Interest, Growth, and Inflation (John Burr Williams)

Williams, writing in the 1940s, explores the nature of interest rates, economic growth, and the phenomenon of inflation. Among other conclusions, Williams finds that no new capital is necessary to make the stock market rise rapidly; people simply trade stocks among themselves… and the trading volume sends stock prices up. Additionally, Williams notes that, in the long-haul, the stock market cannot sustain an increased price level that is greater than the combination of annual GDP growth and the inflation rate. Reading this book, the reader quickly realizes that the same economic and financial forces are at work in the 21st Century as were during the middle of the last.

 

 

Origin of Wealth (Eric Beinhocker)

Mr Beinhocker easily achieves his fundamental goal in this book: he doesn't want to tell you what to do, but change how you think. Calling upon the latest research in the emerging field of Complexity, drawing parallels with forces seen in biological evolution, and describing how economies plod along for decades or centuries to only later explode through a mechanism called "punctuated equilibrium", Beinhocker delivers a tour de force. This book should be a must-read for every student of Economics in the coming decade.

 

 

 

The Theory of Investment Value (John Burr Williams)
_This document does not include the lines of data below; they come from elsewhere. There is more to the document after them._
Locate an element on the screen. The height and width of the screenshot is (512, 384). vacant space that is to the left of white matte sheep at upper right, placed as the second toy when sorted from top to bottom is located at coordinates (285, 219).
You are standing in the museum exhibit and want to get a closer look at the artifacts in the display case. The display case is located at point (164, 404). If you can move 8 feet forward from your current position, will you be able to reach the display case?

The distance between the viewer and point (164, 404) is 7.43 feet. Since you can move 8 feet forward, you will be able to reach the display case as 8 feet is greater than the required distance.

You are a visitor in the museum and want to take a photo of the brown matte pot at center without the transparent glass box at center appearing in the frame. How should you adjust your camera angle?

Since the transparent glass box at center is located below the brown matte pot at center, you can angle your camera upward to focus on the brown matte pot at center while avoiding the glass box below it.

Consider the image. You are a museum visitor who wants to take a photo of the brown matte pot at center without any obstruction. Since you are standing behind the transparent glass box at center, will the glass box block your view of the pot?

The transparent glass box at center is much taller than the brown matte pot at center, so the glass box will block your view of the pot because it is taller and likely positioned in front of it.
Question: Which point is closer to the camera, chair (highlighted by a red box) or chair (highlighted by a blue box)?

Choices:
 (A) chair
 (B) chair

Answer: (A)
This work is for the most intrepid financial students. Williams himself recommends that unless the reader specifically wants to immerse himself (he was writing in the 1940s) in the algebraic equations, he can otherwise skip most of the heaviest math. The most important reason to read this book is that Williams asserts and then expounds the single most important lesson to understand about stocks (along with other investment assets): “the value of a stock is the discounted future cash flows that it can produce.” Discounted future cash flows is a subject also explored in The Essential Buffett; and it is a theme that Buffett the Investment Master carries with him every day.